▶ **Required action**
Below are records; reproduce exactly the lines from the one that has "fire extinguisher [677,589,716,629]" through the one that has "power drill [354,350,405,388]", ends included, and nothing more.
___ Listed entries ___
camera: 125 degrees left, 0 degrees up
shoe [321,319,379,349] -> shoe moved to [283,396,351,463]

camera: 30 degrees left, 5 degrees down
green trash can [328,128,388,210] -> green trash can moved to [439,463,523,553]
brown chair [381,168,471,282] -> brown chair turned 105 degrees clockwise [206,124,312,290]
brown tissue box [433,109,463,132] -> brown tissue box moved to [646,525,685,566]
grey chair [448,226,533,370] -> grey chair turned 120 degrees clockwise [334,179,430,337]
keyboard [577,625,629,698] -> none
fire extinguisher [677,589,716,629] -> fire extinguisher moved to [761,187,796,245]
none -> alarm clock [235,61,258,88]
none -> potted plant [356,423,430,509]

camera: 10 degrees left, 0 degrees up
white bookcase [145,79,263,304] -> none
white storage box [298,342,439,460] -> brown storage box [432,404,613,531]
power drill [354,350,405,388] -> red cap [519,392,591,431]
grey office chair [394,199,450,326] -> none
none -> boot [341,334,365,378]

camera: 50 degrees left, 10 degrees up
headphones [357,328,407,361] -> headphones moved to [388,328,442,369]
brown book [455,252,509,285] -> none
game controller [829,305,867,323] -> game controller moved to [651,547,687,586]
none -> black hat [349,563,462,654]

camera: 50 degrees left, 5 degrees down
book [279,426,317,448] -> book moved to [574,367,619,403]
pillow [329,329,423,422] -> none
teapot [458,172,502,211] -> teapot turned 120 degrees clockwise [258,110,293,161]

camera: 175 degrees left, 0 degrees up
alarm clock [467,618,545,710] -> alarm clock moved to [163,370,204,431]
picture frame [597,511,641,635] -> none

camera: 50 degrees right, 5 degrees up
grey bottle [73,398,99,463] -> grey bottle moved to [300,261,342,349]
___
▶ **Exercise response**
fire extinguisher [677,589,716,629] -> fire extinguisher moved to [761,187,796,245]
none -> alarm clock [235,61,258,88]
none -> potted plant [356,423,430,509]

camera: 10 degrees left, 0 degrees up
white bookcase [145,79,263,304] -> none
white storage box [298,342,439,460] -> brown storage box [432,404,613,531]
power drill [354,350,405,388] -> red cap [519,392,591,431]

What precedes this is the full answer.